• Istruzioni e requisiti: Prosegui il brano sulla collaborazione paragonata alla semina e agli arazzi, ripartendo subito dopo la frase che termina con «di vita in società».

• Brano da leggere:
┌────────

Un altro elemento significativo che apprezzo di questa collaborazione,
è il fatto di averla scelta, voluta, protetta, nutrita. Non
è una delle tante cose che spesso, troppo spesso in questo
periodo capitano così, perché una serie di fattori multicausali
hanno fatto in modo che accadesse: è stata una decisione,
come ho detto prima, ponderata ma dalla quale non ho intenzione
di tornare indietro. Tutto ciò mi ha fatto venire alla mente,
il bel dipinto di Vincent Van Gogh “Le semeur” nel quale è
possibile ammirare un seminatore appunto, lungo un campo che
sta seminando, da solo: credo invece che questa collaborazione
possa essere considerata come l’opera di semina, ma non effettuata
in solitudine. Un’altra considerazione artistica, che per
analogia offre un’immagine nitida e chiara di ciò che penso
è la realizzazione degli arazzi (ho una smodata predilezione
per questo tipo di arte oltre che per l’arte in generale):
prima di tutto nell’arazzo non ci sono segni di incertezza
da parte di chi lo sta realizzando, le rappresentazioni sono
trattate in modo impeccabile e poi oltre all’arazzo in sé,
vedo oltre, il lavoro che vi è stato: una fine tessitura,
secondo una trama pensata e poi l’applicazione giorno dopo
giorno, dei punti di ricamo, con costanza, perseveranza, nella
speranza di poter confezionare qualcosa di grandioso, siano
esse scene di caccia, di vita agreste, campestre o di vita
in società.

└────────

• Materiale fornito:
┌────────

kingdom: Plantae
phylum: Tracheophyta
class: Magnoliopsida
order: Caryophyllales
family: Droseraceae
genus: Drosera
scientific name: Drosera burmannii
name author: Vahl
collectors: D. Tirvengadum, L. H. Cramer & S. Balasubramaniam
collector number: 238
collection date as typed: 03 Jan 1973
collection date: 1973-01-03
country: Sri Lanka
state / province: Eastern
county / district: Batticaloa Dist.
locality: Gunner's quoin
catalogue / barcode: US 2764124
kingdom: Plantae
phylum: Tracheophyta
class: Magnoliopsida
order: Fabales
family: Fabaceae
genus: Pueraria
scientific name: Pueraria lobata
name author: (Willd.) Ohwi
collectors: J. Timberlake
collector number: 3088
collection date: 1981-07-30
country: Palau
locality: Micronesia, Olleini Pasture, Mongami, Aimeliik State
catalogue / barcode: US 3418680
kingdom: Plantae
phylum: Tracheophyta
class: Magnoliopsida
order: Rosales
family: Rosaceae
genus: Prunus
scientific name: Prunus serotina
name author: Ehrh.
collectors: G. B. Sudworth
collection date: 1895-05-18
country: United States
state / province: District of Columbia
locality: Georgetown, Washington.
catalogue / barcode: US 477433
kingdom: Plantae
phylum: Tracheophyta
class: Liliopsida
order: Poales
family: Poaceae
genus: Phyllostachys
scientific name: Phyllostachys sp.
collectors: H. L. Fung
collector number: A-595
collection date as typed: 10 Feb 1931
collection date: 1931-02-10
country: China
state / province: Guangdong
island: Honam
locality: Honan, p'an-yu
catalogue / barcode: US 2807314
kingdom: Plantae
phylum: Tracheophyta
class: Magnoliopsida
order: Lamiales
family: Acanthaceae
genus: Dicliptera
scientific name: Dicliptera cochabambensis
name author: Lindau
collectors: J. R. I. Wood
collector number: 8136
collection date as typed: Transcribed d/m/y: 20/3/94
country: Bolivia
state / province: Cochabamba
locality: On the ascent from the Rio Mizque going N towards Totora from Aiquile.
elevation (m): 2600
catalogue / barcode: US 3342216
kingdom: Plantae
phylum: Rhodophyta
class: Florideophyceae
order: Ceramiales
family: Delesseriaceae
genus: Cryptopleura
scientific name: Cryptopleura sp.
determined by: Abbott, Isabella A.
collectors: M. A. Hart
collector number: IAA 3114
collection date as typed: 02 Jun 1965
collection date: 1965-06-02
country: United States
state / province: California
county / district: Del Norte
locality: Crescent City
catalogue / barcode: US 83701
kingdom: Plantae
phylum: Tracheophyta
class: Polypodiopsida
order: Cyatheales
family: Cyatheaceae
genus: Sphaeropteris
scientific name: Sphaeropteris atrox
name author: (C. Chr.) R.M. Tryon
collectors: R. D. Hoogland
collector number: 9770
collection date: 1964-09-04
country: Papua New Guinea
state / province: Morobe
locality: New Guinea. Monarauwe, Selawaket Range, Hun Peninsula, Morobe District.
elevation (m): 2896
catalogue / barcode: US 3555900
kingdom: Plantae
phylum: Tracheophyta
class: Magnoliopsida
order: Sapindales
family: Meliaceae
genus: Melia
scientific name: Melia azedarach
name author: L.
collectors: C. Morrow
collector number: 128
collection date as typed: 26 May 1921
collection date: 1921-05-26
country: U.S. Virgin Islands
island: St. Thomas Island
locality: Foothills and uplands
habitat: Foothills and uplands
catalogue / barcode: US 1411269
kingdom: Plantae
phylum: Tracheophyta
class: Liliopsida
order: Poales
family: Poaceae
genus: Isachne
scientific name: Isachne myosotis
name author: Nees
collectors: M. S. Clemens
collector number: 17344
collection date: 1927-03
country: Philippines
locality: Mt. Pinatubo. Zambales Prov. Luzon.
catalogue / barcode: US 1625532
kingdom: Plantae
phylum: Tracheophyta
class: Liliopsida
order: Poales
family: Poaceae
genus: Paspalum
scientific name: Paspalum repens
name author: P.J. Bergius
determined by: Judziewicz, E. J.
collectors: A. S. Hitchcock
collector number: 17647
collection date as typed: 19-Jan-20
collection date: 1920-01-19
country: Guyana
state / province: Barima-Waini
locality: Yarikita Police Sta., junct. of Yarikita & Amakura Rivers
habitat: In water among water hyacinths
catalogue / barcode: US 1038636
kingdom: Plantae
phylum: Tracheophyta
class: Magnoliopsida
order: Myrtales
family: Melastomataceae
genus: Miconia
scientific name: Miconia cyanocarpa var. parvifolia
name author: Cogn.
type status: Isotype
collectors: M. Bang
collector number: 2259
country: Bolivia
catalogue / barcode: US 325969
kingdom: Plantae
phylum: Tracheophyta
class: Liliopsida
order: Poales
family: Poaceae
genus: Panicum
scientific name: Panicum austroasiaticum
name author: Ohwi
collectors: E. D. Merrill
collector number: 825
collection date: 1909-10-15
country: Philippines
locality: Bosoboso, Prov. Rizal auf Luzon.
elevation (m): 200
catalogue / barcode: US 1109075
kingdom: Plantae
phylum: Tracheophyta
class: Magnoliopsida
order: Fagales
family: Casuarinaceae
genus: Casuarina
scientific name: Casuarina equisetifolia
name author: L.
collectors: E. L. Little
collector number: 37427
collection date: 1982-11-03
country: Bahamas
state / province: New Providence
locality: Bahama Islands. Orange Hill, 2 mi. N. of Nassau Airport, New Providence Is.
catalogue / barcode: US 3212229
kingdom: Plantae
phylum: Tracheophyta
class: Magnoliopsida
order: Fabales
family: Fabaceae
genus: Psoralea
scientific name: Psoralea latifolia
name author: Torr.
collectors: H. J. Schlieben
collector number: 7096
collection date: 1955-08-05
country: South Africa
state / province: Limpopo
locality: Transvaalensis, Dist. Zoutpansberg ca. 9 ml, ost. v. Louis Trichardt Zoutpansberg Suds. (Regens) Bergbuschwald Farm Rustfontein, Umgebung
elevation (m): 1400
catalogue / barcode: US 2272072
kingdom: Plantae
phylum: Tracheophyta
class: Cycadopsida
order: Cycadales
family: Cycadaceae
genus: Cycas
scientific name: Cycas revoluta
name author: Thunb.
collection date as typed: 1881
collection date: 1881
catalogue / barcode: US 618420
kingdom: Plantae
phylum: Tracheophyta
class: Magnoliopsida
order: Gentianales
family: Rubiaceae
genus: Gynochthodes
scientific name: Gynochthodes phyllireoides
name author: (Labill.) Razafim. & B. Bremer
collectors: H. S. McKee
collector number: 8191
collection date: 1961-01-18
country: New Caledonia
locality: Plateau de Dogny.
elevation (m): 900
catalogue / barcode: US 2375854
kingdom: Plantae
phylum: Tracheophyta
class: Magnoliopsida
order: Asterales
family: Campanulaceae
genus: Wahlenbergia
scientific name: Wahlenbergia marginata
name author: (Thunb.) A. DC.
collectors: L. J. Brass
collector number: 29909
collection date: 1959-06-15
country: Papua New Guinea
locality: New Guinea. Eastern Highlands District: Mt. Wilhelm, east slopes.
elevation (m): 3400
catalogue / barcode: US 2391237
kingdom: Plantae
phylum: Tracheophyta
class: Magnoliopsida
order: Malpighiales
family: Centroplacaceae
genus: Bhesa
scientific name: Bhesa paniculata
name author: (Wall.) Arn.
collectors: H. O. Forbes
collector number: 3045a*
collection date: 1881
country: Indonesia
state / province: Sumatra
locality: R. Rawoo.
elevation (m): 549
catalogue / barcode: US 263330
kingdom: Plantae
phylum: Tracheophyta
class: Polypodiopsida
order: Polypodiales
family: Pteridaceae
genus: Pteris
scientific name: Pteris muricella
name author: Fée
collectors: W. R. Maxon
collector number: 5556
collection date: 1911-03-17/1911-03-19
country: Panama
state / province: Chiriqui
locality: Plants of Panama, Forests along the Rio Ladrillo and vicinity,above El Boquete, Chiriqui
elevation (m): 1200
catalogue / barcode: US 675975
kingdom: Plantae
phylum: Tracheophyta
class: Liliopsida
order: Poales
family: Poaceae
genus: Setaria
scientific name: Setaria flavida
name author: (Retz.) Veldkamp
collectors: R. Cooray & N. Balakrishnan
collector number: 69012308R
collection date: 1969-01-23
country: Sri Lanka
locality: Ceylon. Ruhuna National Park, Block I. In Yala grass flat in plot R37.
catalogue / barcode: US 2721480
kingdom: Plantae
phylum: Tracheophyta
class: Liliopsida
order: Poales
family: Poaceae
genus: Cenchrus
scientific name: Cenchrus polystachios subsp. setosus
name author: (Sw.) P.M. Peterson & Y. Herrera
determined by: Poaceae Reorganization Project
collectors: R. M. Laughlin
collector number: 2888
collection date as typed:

└────────

• Risposta corretta:
A livello artistico, non trovo migliore analogia con quanto
mi sia capitato con il contributo la rivista. Ricordo, inoltre
come la tessitura abbia salvato Penelope dalla bramosia dei
proci. Approfondendo lo spazio virtuale, che mi offre la rivista
è quello di poter usufruire di contatti con altre persone,
studiosi, ricercatori, cultori di discipline, con la garanzia
di trovare risposte accoglienti, disponibilità all’ascolto
ed all’approfondimento, scambio di informazioni, impressioni
reciproche. Mi interessa molto questo ambito di lavoro e spero
in futuro, di poter continuare a partecipare, per poter dire
di aver preso parte anche io al processo circolare di produzione
e scambio di conoscenze.
Considerazioni nascono anche dal fatto che la rivista si occupa
di metodologie qualitative, non standard: per il mio ambito
di lavoro e studio che intendo e spero di poter approfondire,
esse rappresentano il metodo prediletto per la mia analisi,
anche se per alcune specifiche ricerche, mi devo attenere
ad una analisi standard, quantitativa. A tal proposito, la
collaborazione con la rivista mi offre la possibilità di confrontarmi
con l’utilizzo di metodologie, strumenti e tecniche applicate
in relazione a specifici campi d’indagine. E’ possibile inoltre
il confronto con persone straniere e che di conseguenza partono
da un background culturale differente rispetto al mio ed ovviamente,
per le ragioni prima espresse, ciò non fa altro che aumentare
la mia naturale predisposizione alla curiosità.
I differenti schemi entro i quali siamo abituati a concepire
e comprendere la nostra specifica realtà variano sia in relazione
al tempo nel quale ci troviamo a vivere, sia al contesto fisico
ed all’ambiente culturale, nel quale viviamo e lavoriamo.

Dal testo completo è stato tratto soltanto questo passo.